Put those reasons into two big buckets. One is just blind chance. Two people can have the same business plan, the same level of business skill, and the same level of hard work - but one might succeed dramatically and the other might fail through nothing under their control. Farmer A has good weather, Farmer B gets a drought. Retail Shopkeeper X gets an unexpected boon when a major attraction opens up near their store, while Retail Shopkeeper Y goes out of business because they were further away. Restauranteur Alpha builds a huge successful following; Restauranteur Omega manifests a genetically-caused illness that keeps them from working. Etc. Success and failure are sometimes - frequently in the telling of progressives - due to luck completely outside of "merit." As Warren Buffett has pointed out, if he had been born in rural China instead of the U.S., all of his skills and capabilities at efficiently allocating capital would have been useless - there is a component of initial luck in everything he has achieved in his life.

The second is structural and societal. Two kids can be just as smart and hardworking and "meritorious" - but the one who has parents that went to college is far, far more likely to themselves go to college than the one who didn't.
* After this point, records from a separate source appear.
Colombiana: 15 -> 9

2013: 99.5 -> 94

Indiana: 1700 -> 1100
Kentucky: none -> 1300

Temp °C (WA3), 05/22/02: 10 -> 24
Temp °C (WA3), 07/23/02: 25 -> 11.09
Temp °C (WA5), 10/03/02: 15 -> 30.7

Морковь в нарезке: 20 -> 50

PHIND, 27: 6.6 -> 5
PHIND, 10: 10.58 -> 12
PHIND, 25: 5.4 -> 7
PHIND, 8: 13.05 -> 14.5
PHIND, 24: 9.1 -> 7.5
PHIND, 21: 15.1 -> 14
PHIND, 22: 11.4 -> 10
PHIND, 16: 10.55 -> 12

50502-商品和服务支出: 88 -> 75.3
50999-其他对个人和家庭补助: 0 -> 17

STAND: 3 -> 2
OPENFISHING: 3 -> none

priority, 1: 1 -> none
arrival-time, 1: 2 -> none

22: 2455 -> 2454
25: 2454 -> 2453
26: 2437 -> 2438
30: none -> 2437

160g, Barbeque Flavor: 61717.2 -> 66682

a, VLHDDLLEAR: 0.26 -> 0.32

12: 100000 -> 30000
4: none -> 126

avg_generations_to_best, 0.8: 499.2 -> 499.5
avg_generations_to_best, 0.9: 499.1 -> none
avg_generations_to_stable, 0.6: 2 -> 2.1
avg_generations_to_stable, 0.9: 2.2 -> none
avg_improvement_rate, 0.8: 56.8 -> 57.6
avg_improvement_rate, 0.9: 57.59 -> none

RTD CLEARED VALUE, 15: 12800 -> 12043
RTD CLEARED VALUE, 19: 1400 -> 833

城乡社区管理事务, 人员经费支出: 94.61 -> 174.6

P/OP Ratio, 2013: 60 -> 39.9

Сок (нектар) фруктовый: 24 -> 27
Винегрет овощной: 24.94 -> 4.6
They have far, far different life outcomes not because of merit, but because society is structured in a certain way. Racism, sexism, prejudice against various religious or sexual minorities. Even your accent can shape what happens to you in life, whether you have success or not regardless of how hard you try and how good you are.

Reasonable minds disagree on how much society can or should respond to these things. Progressives, save for the most hardcore Marxists, do not insist that everyone's outcome should be exactly the same in every situation. They do, however, advocate for a greater response to the inequalities of outcome that arise from fickle fortune and existing unfairness in the system.